According to Arias, the coordination and frequency of these operations reflect the EMC’s growing operational capacity.
“They have increased their military capacity,” Arias said. “Imagine everything that it means to be able to organize these operations almost one right after another, some simultaneous — everything that implies in terms of intelligence, human resources… these groups have been strengthening considerably.”
Beyond military operations
According to analysts, one of the greatest challenges facing Colombian authorities extends beyond combat operations.
Campaigns of intimidation and years of criminal influence have enabled dissident groups to exert varying degrees of control over some rural communities. According to reporting from InSight Crime, residents in parts of rural Cauca have been required to carry identification cards issued by the EMC and comply with rules imposed by the armed group at illegal checkpoints, including presenting the identification card or paying a fine of approximately $130, illustrating how these organizations seek to regulate daily life in addition to protecting illicit economies.

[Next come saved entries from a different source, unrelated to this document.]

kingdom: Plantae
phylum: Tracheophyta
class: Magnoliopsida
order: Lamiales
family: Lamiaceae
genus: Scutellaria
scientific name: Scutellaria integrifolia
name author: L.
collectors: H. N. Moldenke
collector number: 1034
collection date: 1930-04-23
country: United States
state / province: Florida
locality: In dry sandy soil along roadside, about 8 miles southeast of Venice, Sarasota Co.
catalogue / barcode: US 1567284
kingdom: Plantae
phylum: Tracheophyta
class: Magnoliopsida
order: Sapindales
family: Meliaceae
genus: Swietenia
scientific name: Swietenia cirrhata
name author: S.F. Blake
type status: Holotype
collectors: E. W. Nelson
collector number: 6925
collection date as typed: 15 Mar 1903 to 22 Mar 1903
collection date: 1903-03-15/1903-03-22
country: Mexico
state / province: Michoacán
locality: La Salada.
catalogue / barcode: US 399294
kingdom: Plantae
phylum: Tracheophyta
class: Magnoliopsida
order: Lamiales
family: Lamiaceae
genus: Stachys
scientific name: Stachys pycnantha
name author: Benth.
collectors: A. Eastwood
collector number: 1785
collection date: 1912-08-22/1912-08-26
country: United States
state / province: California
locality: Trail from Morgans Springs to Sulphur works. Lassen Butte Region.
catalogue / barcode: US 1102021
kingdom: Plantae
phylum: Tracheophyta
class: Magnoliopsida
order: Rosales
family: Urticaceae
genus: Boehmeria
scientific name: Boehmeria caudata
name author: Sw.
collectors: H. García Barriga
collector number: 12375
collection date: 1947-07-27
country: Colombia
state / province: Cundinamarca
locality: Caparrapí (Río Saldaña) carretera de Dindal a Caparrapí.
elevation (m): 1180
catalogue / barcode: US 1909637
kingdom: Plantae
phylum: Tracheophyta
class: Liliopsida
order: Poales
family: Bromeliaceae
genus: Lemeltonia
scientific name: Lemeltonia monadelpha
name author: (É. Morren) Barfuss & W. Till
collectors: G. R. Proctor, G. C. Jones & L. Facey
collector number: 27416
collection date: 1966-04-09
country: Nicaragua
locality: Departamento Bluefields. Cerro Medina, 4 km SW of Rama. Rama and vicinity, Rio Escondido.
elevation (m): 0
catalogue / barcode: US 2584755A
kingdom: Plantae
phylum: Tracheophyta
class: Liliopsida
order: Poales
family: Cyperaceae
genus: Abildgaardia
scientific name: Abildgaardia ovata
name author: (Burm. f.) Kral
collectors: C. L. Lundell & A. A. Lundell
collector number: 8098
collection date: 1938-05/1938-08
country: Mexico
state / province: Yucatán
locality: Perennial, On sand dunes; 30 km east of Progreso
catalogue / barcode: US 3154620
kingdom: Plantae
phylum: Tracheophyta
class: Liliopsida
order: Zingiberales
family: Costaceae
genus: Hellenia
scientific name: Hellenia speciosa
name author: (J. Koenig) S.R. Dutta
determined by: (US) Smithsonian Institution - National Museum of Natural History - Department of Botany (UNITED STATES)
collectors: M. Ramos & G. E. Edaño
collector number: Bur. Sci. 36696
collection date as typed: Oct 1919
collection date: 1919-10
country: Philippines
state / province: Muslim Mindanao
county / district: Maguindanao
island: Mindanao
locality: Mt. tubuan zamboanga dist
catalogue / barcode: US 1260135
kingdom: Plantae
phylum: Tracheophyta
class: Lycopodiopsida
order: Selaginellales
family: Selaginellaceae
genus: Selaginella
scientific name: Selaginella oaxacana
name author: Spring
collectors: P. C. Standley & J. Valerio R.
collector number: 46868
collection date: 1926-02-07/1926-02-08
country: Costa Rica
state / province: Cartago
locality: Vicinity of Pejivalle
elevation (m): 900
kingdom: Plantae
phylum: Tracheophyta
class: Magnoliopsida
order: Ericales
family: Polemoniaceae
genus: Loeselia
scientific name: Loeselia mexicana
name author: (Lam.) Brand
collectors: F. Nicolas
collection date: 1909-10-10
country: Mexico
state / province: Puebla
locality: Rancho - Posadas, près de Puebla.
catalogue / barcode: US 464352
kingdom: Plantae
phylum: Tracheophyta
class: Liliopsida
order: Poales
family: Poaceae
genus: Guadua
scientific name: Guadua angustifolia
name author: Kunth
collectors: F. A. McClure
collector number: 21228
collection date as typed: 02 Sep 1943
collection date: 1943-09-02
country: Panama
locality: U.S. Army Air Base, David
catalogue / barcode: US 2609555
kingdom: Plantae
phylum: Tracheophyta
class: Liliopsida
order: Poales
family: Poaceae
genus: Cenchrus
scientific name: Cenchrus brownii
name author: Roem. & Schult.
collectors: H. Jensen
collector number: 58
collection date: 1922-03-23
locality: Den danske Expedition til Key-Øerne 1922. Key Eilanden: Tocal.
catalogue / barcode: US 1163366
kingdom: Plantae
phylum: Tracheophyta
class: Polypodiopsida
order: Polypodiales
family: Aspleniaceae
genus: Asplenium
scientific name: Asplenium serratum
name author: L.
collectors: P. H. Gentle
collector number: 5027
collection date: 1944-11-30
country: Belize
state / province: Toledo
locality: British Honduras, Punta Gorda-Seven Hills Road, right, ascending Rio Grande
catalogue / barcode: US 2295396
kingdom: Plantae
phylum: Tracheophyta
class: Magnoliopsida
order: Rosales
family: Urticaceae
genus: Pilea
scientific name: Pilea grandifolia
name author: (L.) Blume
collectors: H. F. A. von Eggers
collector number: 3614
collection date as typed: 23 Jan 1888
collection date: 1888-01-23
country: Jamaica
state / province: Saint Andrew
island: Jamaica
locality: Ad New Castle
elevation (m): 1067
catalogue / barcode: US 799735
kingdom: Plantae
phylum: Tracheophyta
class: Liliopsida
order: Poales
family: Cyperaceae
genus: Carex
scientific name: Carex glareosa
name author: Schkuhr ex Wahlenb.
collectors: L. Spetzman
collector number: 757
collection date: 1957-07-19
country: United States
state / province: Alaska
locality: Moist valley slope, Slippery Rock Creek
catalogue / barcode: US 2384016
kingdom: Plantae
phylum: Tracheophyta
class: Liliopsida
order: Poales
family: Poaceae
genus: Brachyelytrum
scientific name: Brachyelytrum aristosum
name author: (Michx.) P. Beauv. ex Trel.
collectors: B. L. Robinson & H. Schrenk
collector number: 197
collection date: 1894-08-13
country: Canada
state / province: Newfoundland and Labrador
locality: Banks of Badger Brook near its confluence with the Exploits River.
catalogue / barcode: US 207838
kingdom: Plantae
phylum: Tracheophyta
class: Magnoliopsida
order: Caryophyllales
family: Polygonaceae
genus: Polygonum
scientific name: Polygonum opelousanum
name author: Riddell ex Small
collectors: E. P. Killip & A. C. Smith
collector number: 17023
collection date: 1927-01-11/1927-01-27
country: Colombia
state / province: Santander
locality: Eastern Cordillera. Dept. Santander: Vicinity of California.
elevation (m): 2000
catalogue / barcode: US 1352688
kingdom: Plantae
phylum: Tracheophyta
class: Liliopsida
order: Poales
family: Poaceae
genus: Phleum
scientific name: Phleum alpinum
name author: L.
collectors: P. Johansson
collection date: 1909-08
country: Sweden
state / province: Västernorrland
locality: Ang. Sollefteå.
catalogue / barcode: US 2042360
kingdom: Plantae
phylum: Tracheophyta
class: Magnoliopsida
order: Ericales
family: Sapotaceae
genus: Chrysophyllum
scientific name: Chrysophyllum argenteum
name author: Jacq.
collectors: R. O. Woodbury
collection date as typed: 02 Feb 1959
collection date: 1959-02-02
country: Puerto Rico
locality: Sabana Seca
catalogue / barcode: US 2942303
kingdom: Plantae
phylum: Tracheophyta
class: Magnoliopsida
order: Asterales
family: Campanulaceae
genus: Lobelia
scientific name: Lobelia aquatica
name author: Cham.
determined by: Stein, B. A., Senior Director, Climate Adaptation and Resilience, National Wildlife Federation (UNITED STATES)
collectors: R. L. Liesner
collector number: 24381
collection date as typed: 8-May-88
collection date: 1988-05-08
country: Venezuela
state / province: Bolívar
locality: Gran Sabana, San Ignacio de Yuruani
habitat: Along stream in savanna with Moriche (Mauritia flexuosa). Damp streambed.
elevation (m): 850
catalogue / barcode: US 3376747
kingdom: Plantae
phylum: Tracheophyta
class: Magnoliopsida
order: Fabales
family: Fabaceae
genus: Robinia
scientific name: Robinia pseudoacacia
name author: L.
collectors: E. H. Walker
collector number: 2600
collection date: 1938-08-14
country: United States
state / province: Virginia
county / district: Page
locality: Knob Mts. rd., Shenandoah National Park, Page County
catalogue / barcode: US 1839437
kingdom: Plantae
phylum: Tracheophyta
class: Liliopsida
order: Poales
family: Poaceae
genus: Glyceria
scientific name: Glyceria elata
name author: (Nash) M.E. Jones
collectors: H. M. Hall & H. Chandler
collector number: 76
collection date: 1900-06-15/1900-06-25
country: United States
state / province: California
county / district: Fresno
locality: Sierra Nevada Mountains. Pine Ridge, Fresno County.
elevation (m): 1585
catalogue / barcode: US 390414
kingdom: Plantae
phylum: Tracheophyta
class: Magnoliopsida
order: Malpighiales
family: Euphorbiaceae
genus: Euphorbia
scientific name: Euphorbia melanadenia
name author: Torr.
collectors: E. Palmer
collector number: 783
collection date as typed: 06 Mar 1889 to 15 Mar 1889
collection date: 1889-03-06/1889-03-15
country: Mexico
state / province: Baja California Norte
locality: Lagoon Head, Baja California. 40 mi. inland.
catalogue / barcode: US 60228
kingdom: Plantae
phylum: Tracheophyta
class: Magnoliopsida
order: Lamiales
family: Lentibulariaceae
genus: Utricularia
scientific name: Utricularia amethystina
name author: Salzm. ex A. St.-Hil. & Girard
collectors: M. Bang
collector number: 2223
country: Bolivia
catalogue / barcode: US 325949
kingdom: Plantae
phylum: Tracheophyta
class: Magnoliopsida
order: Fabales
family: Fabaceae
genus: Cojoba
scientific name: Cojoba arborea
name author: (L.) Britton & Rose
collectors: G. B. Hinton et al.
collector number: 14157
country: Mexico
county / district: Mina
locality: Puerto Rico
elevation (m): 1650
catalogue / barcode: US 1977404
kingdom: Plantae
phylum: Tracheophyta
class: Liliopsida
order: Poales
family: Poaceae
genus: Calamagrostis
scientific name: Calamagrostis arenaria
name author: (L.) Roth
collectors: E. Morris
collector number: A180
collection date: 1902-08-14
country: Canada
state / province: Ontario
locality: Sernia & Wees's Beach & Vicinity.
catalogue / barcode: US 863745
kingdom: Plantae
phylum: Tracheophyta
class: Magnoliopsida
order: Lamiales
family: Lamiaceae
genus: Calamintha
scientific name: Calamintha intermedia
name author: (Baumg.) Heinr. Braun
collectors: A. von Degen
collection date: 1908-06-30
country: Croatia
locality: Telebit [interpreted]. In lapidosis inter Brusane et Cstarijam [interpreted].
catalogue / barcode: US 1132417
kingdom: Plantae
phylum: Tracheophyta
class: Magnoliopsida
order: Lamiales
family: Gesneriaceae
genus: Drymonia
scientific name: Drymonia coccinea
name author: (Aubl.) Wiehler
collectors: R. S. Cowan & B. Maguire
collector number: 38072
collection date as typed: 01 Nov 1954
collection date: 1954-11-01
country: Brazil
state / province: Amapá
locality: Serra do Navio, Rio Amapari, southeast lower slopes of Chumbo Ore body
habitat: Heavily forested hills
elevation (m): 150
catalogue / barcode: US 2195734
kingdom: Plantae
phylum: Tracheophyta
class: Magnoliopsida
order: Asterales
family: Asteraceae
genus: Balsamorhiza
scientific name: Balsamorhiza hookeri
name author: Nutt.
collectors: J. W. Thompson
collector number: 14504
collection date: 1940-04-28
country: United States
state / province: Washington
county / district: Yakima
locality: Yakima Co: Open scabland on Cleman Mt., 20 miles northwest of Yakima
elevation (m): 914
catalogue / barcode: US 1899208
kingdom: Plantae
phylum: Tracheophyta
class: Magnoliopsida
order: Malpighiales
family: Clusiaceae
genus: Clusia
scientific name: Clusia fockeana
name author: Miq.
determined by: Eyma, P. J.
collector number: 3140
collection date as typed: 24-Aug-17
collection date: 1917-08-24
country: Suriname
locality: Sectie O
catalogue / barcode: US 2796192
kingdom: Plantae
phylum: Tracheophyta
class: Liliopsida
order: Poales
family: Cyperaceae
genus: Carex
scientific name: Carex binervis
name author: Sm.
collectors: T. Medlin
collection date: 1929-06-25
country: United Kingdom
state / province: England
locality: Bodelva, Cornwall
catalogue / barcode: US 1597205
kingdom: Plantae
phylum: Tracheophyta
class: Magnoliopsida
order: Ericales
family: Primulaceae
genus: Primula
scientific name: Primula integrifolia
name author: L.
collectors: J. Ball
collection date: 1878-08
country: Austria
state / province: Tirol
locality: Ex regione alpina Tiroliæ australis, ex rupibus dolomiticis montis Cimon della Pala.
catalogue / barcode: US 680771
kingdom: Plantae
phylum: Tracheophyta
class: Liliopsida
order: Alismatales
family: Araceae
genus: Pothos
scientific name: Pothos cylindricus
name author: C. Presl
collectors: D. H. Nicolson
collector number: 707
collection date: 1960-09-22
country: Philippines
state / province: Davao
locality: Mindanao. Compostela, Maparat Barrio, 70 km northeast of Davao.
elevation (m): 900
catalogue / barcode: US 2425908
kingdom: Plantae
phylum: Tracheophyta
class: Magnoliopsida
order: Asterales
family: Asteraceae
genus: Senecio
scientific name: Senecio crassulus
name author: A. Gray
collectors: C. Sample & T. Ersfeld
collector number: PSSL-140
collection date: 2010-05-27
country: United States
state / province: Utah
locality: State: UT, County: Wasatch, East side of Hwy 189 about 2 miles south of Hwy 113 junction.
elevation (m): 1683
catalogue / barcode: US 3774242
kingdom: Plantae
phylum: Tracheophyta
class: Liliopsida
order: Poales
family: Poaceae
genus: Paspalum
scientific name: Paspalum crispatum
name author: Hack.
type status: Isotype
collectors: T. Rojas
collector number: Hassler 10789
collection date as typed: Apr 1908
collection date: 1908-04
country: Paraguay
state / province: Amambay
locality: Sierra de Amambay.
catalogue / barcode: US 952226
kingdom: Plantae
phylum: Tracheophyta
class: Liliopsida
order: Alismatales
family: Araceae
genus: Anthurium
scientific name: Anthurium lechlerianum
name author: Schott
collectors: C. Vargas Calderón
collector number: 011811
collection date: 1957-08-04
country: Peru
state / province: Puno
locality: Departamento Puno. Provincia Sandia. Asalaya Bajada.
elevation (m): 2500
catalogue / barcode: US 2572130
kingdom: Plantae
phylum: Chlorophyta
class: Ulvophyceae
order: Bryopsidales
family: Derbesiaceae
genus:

Cauca illustrates the long-term challenge of confronting transnational organized crime in strategically important regions. While sustained military pressure has enabled Colombian security forces to reenter areas long dominated by armed groups, translating tactical advances into lasting state control remains a difficult and ongoing process. As Colombia continues these efforts, restoring a durable state presence will be essential to reducing the influence of armed groups and their illicit economies.